As ALS damages an individual’s ability to speak, there are many human resources, technological resources and apps available to help people that suffer from ALS communicate with others. Current communication devices track the eye movements of ALS patients. Recently, Microsoft developed GazeSpeak, an app that uses AI to track eye movements and convert those traced eye movements into sentences and words. The app groups letters together and selects various letters, then grouping the letters into four common words that can be chosen and selected by the patient, as the patient winks or stares at the phone to approve a certain word (Revell). This app poses an efficient and alternative solution to human tracking that tracks various letters on a white board as humans track eye movements to form words that people with ALS are trying to communicate with others (Revell). GazeSpeak was tested to take an average of 78 seconds to complete a sentence while a human took around 123 seconds to complete one (Revell). Other devices use infrared cameras to track eye movement, but these cameras and the software that accompany them are very costly (Revell). As modern technology continues to advance, the delayed impact ALS has on extraocular muscle movements allows ALS patients that cannot speak to communicate with others. The rise of apps such as GazeSpeak will lead to the further development of other apps that intend to serve the same fuction or add to what GazeSpeak has already created/discovered. While the biological reasoning for the functional movement of the eyes on people that have ALS has still yet to be found, these devices take advantage of the delayed neurological response ALS has on the eyes and allows patients to easily communicate with others.
Summary/Discussion
ALS is a deadly disease that continues to affect a significant amount of people around the world every day. As the upper and lower motor neurons of the brain are affected, paralysis, failure of the limbs and the bulbar are significantly weakened as motor neurons die within the body. Sporadic ALS makes up the majority of cases of ALS, as patients randomly develop the disease due to environmental factors and genetic factors, while familial ALS is inheritably passed down from preceding generational genes. Sporadic and familial ALS can possibly both contain the gene TDP-43, which affects RNA homeostasis and trafficking, though genes can be broken down into three categories. Though the FDA has approved of two drugs to help combat ALS, the drugs do not really weaken the disease which continually leads to depth. This pushes for further AI research that evaluates the genes that cause ALS and drugs that cure ALS, as AI speeds up the process of ALS research and has discovered new genes that cause ALS. Human research has found therapeutic PAR and T-Cells that help delay the progression of ALS. As ALS has a significant economic ramification and remains costly for patients, researchers are trying to find ways to allocate money that has been raised to contribute towards ALS research.
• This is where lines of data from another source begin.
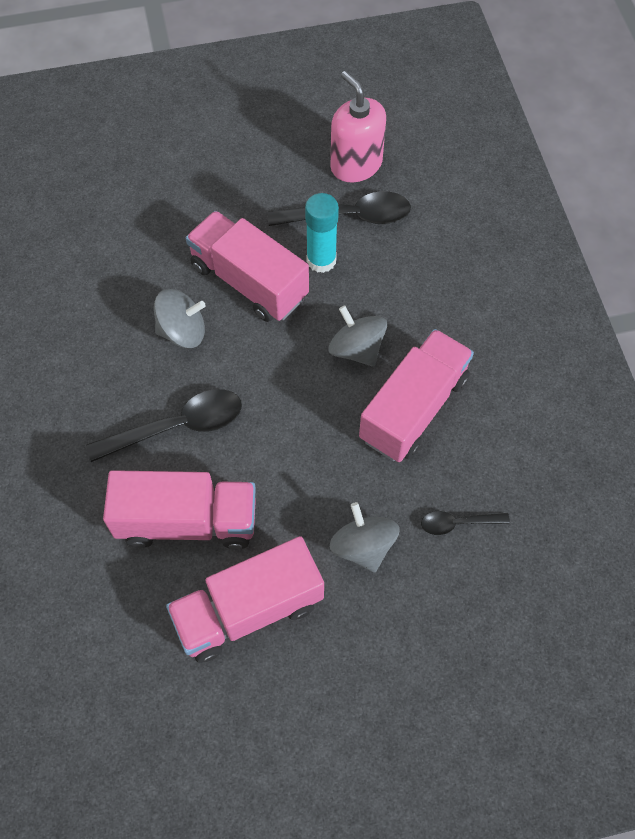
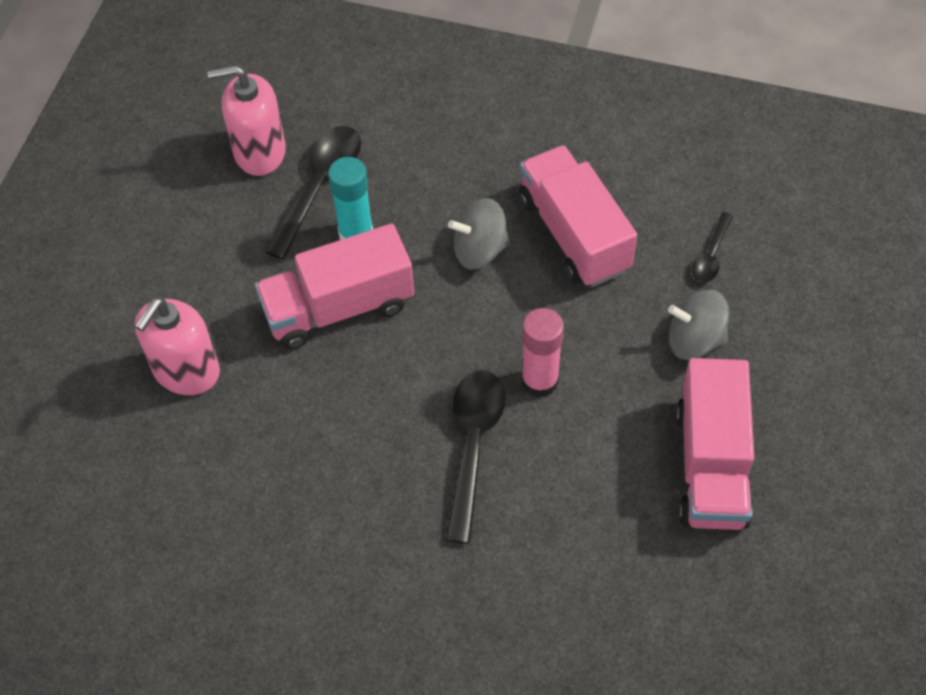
camera: 60 degrees left, 5 degrees down
(145, 217) = (186, 371): none -> pink soap dispenser
(182, 331) = (360, 394): grey spinning top -> none
(187, 521) = (587, 480): pink truck -> none
(259, 447) = (539, 381): none -> pink glue stick

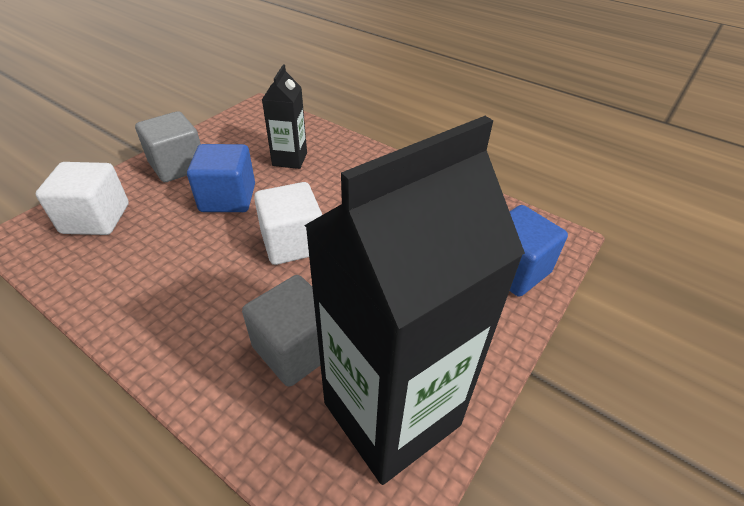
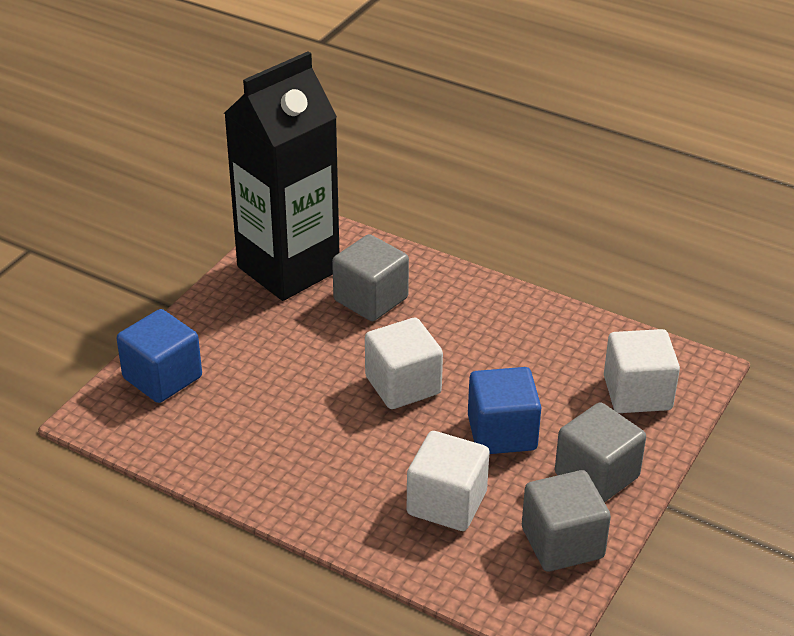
camera: 175 degrees right, 5 degrees down
(227, 135) = (562, 543): none -> grey cube
(290, 159) = (447, 503): black carton -> white cube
Though ALS has a delayed impact on the neurological ocular movements within the eyes, researchers have not found a biological reasoning for the delay. Various technological developers are creating AI systems to help people with ALS communicate with others. As a significant amount of cases of ALS are discovered every year, AI and human researchers can eventually find a T Cell or polymerase that delays the onset of the disease and slows progression of the disease in the body. AI technology could also solve the biological question of how the eye muscles are one of the last affected muscles in a patient that has ALS. As AI and human research improves and ALS is evaluated, there will eventually be a cure for the deadly disease, though it may not be for a while. Recent discoveries push researchers to strive for a solution to one of the deadliest diseases in America that significantly deteriorates the body and has yet to be cured.